| Summary | National Percentile | Rank vs Metro |
|---|---|---|
| Housing | 54th | Best |
| Demographics | 67th | Best |
| Amenities | 33rd | Good |
Multifamily Valuation
| Property Details | |
|---|---|
| Address | 7003 W Friendly Ave, Greensboro, NC, 27410, US |
| Region / Metro | Greensboro |
| Year of Construction | 2003 |
| Units | 20 |
| Transaction Date | 2016-08-18 |
| Transaction Price | $36,700,000 |
| Buyer | AGM AUTUMN PARK LLC |
| Seller | MID AMERICA APARTMENTS LP |
7003 W Friendly Ave Greensboro Multifamily Investment
Renter concentration and steady household formation nearby point to resilient tenant demand, according to WDSuite’s CRE market data, with 2003 construction offering competitive positioning versus older stock.
Situated in Greensboro’s inner suburb, the property benefits from an A-rated neighborhood that ranks 33 out of 245 metro neighborhoods—top quartile in the Greensboro–High Point market. Grocery and restaurant access trends above national averages, while pharmacies are reasonably accessible; parks, cafes, and childcare options are limited within the neighborhood footprint, signaling convenience for daily needs but fewer discretionary amenities.
Multifamily dynamics are supportive: the share of housing units that are renter-occupied is elevated (ranked 10 of 245), indicating a deep tenant base that can aid leasing and retention. Neighborhood occupancy is reported at 86.8%, and although it has softened in recent years, this submarket’s renter concentration provides a foundation for demand stability and day-to-day leasing velocity.
Within a 3-mile radius, demographics show smaller household sizes over time and a projected increase in households by the next five-year window, pointing to a broader renter pool even as population levels remain roughly flat. Median rents in the 3-mile area have risen over the past five years and are expected to continue climbing, which supports forward pricing power; operators should pair this with disciplined lease management given rent-to-income considerations noted for the neighborhood.
Home values in the neighborhood sit in a high-cost ownership context relative to incomes (high national percentile for value-to-income), which tends to reinforce multifamily reliance and supports renter retention. The 2003 vintage is newer than the neighborhood average year built (1994), positioning the asset competitively versus older stock while still warranting routine systems updates and selective modernization to maintain appeal.

Safety indicators present a mixed but improving picture. Within the Greensboro–High Point metro, the neighborhood’s crime rank sits at 64 out of 245, placing it in a higher-incident tier relative to many local neighborhoods. Nationally, overall conditions are around mid-range, and both property and violent offense rates have shown notable year-over-year improvement, with reductions that rank among the stronger trends compared with neighborhoods nationwide.
For investors, the takeaway is operational rather than structural: ongoing monitoring, lighting and access controls, and resident engagement should help sustain recent improvement momentum and support leasing stability without relying on block-level assumptions.
Proximity to regional headquarters anchors the employment base, supporting workforce housing demand and commute convenience for residents. Notable employers include VF, Reynolds American, BB&T Corp., Hanesbrands, and Laboratory Corp. of America.
- VF — apparel HQ (7.1 miles) — HQ
- Reynolds American — tobacco products HQ (18.2 miles) — HQ
- BB&T Corp. — banking HQ (18.2 miles) — HQ
- Hanesbrands — apparel HQ (20.5 miles) — HQ
- Laboratory Corp. of America — diagnostics HQ (27.0 miles) — HQ
This 20-unit, 2003-vintage asset in Greensboro’s top-quartile inner-suburban neighborhood is positioned for steady performance.
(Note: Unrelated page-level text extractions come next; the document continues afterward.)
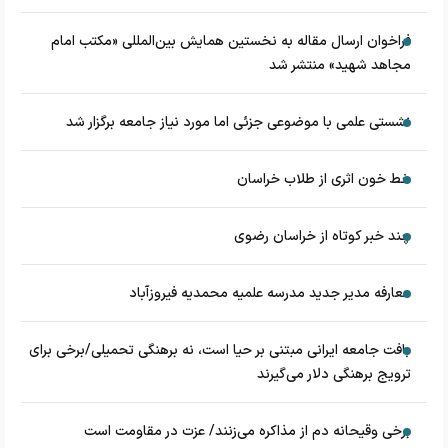
فراخوان ارسال مقاله به نخستین همایش بین‌المللی «مکتب امام
مجاهد شهید» منتشر شد
نشستی علمی با موضوعی جزئی اما مورد نیاز جامعه برگزار شد
خط خون اثری از طلاب خراسان
چند خبر کوتاه از خراسان رضوی
معارفه مدیر جدید مدرسه علمیه محمدیه فیروزآباد
بافت جامعه ایرانی مبتنی بر حیا است، نه برهنگی تحمیلی/برخی برای
ترویج برهنگی دلار می‌گیرند
برخی وقیحانه دم از مذاکره می‌زنند/ عزت در مقاومت است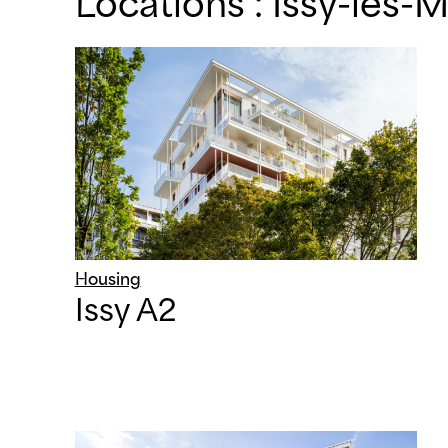
Locations :
Issy-les-
Housing
Issy A2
Elevated renter concentration at the neighborhood level points to depth of tenant demand, while a newer-than-average vintage versus nearby housing (1994 average) provides competitive differentiation with manageable capital planning focused on systems upkeep and selective upgrades. Based on CRE market data from WDSuite, neighborhood occupancy remains serviceable, and high value-to-income conditions for ownership support continued reliance on rental housing.
Within a 3-mile radius, shrinking household sizes and a projected increase in households expand the renter pool even as population levels hold roughly stable. Local rent trends have been rising and are expected to continue, supporting revenue growth potential; pairing this with prudent affordability and retention strategies can help sustain occupancy and stabilize cash flow through cycles.
- Newer 2003 construction versus local stock supports competitive positioning with measured CapEx needs.
- High renter-occupied share signals a deep tenant base and supports leasing velocity.
- Household growth within 3 miles and rising rents underpin revenue opportunities with disciplined lease management.
- High-cost ownership context favors renter reliance, aiding retention and pricing power.
- Risk: Neighborhood safety is improving but remains a focus area; ongoing security and resident engagement are advisable.